Inorganic Phosphate Promotes Redox Cycling of Iron in Liver Microsomes: Effects on Free-Radical Reactions

Abstract

The phosphate buffer concentration used in spin trapping experiments with liver microsomes markedly influenced rates of free radical formation from ethanol and dimethylsulfoxide, but not from carbon tetrachloride. Effects of phosphate concentration on ethanol radical formation were abolished by addition of deferoxamine or bathophenanthrolene, indicating that an iron-phosphate complex might be involved. High concentrations of phosphate stimulated rates of microsomal Fe+3 reduction and facilitated the mobilization of microsomal nonheme iron, but had little effect on a variety of microsomal monooxygenase enzyme activities.
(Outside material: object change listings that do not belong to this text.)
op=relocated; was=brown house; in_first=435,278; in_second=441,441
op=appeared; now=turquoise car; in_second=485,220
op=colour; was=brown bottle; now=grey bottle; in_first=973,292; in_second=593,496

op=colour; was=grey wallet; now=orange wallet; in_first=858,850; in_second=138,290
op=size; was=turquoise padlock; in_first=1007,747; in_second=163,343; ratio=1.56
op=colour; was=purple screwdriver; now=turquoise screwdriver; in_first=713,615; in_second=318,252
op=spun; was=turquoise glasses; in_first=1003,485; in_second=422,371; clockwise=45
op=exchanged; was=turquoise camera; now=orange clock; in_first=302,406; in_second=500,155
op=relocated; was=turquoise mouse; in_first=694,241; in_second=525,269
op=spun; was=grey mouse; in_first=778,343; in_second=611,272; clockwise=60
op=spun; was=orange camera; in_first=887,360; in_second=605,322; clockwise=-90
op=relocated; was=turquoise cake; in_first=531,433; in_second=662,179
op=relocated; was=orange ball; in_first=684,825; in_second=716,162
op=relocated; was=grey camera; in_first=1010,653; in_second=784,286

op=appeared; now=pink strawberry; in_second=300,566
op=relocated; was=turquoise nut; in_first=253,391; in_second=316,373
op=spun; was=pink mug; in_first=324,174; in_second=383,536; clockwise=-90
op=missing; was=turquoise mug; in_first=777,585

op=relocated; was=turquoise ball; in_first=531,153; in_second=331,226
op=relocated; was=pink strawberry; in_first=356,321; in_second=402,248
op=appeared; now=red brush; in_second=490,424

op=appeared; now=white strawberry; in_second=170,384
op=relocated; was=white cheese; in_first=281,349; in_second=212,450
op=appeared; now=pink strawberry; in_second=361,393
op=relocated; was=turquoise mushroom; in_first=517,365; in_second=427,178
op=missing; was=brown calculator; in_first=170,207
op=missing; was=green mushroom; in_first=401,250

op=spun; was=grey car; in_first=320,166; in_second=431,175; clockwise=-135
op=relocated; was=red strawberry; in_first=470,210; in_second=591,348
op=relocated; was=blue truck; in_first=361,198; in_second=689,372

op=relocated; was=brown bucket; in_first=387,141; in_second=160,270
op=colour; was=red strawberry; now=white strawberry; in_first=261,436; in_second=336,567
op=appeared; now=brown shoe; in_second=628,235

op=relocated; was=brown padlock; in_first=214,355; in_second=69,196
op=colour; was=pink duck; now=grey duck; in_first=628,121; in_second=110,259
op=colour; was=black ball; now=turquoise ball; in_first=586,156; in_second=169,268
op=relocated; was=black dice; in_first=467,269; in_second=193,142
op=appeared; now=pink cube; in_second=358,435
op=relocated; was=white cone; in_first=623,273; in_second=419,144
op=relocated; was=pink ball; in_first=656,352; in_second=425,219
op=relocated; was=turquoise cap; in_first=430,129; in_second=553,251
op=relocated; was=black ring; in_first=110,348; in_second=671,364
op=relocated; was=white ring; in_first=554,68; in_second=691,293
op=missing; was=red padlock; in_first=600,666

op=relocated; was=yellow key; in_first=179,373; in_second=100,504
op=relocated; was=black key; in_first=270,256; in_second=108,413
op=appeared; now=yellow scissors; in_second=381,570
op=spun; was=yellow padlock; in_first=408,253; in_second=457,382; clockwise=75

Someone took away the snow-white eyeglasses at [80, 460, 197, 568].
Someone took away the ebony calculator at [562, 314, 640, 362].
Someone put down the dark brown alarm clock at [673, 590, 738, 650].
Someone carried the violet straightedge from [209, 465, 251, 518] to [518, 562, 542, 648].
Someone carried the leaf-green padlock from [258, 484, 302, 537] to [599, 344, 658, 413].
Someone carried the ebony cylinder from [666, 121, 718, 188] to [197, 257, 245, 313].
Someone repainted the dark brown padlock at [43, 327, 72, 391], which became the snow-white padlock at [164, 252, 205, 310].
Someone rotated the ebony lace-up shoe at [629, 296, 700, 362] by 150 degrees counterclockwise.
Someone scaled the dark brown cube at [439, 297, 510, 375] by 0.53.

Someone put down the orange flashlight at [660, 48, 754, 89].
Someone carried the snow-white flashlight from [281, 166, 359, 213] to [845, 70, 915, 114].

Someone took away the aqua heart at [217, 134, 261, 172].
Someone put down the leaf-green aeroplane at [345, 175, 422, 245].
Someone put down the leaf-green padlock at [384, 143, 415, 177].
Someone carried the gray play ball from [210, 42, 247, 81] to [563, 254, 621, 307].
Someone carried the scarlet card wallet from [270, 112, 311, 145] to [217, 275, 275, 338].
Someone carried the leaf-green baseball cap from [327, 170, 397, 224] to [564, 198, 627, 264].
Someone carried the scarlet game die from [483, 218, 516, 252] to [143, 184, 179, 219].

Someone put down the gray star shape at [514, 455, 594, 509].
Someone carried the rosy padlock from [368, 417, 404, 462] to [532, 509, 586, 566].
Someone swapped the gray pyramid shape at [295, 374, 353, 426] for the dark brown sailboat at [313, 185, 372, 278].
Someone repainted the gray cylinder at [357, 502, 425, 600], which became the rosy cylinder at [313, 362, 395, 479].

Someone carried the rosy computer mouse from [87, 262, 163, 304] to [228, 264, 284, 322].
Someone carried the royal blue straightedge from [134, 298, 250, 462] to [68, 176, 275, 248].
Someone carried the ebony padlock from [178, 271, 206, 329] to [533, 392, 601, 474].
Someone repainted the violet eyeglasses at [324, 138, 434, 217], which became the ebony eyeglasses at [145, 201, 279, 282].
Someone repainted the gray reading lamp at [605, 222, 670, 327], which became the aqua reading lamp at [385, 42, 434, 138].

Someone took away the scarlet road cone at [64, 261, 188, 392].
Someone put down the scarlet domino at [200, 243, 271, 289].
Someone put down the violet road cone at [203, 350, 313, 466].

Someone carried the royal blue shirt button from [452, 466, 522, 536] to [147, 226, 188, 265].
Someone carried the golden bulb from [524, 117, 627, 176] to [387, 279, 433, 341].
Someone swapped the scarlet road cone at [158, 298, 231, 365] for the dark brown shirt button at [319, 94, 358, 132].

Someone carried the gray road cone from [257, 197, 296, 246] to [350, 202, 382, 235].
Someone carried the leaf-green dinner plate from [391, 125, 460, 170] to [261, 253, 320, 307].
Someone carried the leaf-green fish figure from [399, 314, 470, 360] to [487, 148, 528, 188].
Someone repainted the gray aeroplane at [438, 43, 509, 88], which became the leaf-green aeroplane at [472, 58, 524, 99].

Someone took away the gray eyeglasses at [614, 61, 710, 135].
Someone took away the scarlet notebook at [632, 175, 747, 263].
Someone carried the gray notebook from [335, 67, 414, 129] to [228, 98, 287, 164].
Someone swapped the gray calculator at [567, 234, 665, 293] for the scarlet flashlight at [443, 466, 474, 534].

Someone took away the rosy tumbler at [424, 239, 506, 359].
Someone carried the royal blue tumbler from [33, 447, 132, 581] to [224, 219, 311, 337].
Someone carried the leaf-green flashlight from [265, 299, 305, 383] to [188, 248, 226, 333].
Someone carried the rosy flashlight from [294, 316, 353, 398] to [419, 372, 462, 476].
Although microsomal oxygen utilization and superoxide production were relatively unaffected by phosphate, hydrogen peroxide concentrations were markedly decreased in the presence of high concentrations of phosphate. Taken together, the data suggest that a ferric-phosphate complex may be enzymatically reduced by microsomal enzymes and NADPH. Reoxidation of ferrous ion is nonenzymatically promoted by phosphate and/or H2O2 produced by the microsomes. During the process of reoxidation, one or more oxidizing intermediates may be formed which initiate secondary free radical reactions. Although the reactivity of the intermediate(s) is similar to that of the hydroxyl radical, no spin trapping evidence was obtained to support this assignment.